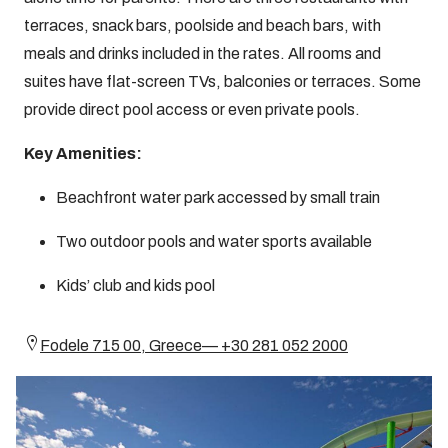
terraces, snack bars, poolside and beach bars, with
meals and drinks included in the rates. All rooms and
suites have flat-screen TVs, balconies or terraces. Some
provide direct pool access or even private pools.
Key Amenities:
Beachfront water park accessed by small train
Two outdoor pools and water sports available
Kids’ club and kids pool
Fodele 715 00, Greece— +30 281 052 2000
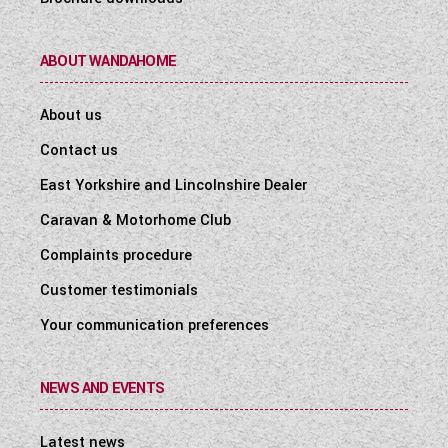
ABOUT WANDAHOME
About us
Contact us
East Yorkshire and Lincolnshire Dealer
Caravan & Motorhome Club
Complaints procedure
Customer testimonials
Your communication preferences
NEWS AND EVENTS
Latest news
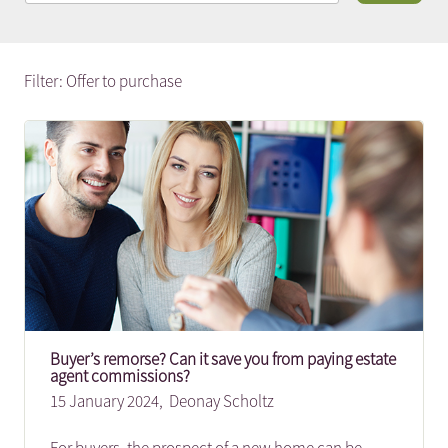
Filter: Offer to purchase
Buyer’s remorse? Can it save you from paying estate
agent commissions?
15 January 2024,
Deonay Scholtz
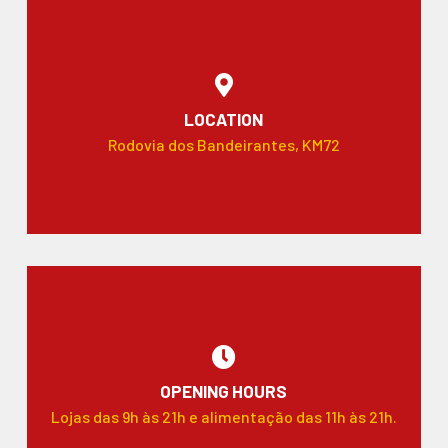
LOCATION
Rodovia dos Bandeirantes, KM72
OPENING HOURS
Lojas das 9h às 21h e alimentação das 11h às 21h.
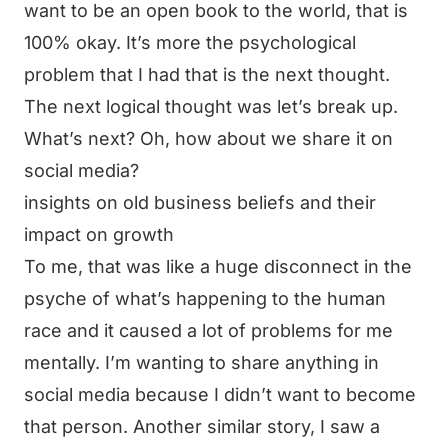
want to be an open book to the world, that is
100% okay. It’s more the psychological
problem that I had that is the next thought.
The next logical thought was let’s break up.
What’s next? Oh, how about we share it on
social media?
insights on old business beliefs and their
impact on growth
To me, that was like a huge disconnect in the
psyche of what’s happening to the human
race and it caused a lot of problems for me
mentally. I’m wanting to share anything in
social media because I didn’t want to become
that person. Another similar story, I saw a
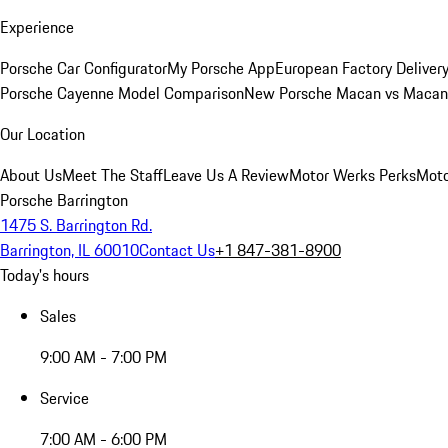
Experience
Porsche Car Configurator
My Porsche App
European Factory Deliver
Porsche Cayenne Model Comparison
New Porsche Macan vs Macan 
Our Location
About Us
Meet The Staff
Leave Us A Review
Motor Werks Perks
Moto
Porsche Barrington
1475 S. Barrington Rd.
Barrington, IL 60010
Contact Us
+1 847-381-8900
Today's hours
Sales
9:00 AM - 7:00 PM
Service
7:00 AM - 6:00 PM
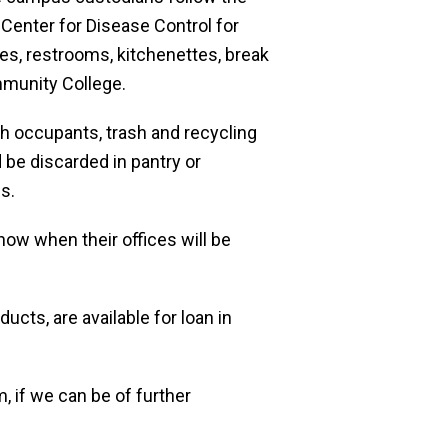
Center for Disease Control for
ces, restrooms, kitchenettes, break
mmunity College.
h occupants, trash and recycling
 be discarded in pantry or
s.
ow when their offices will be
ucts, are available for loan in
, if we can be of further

◇ ◇ ◇ ◇

Task brief: Rename "Porsche" to "Audi" everywhere it appears in the lines above, and write the lines out again with nothing else changed. Leave the pictures out.

Written response:
terraces, snack bars, poolside and beach bars, with
meals and drinks included in the rates. All rooms and
suites have flat-screen TVs, balconies or terraces. Some
provide direct pool access or even private pools.
Key Amenities:
Beachfront water park accessed by small train
Two outdoor pools and water sports available
Kids’ club and kids pool
Fodele 715 00, Greece— +30 281 052 2000
ABOUT WANDAHOME
About us
Contact us
East Yorkshire and Lincolnshire Dealer
Caravan & Motorhome Club
Complaints procedure
Customer testimonials
Your communication preferences
NEWS AND EVENTS
Latest news
Filter: Offer to purchase
Buyer’s remorse? Can it save you from paying estate
agent commissions?
15 January 2024,
Deonay Scholtz
LOCATION
Rodovia dos Bandeirantes, KM72
OPENING HOURS
Lojas das 9h às 21h e alimentação das 11h às 21h.
want to be an open book to the world, that is
100% okay. It’s more the psychological
problem that I had that is the next thought.
The next logical thought was let’s break up.
What’s next? Oh, how about we share it on
social media?
insights on old business beliefs and their
impact on growth
To me, that was like a huge disconnect in the
psyche of what’s happening to the human
race and it caused a lot of problems for me
mentally. I’m wanting to share anything in
social media because I didn’t want to become
that person. Another similar story, I saw a
Experience
Audi Car Configurator
My Audi App
European Factory Deliver
Audi Cayenne Model Comparison
New Audi Macan vs Macan 
Our Location
About Us
Meet The Staff
Leave Us A Review
Motor Werks Perks
Moto
Audi Barrington
1475 S. Barrington Rd.
Barrington, IL 60010
Contact Us
+1 847-381-8900
Today's hours
Sales
9:00 AM - 7:00 PM
Service
7:00 AM - 6:00 PM
Center for Disease Control for
ces, restrooms, kitchenettes, break
mmunity College.
h occupants, trash and recycling
 be discarded in pantry or
s.
ow when their offices will be
ucts, are available for loan in
, if we can be of further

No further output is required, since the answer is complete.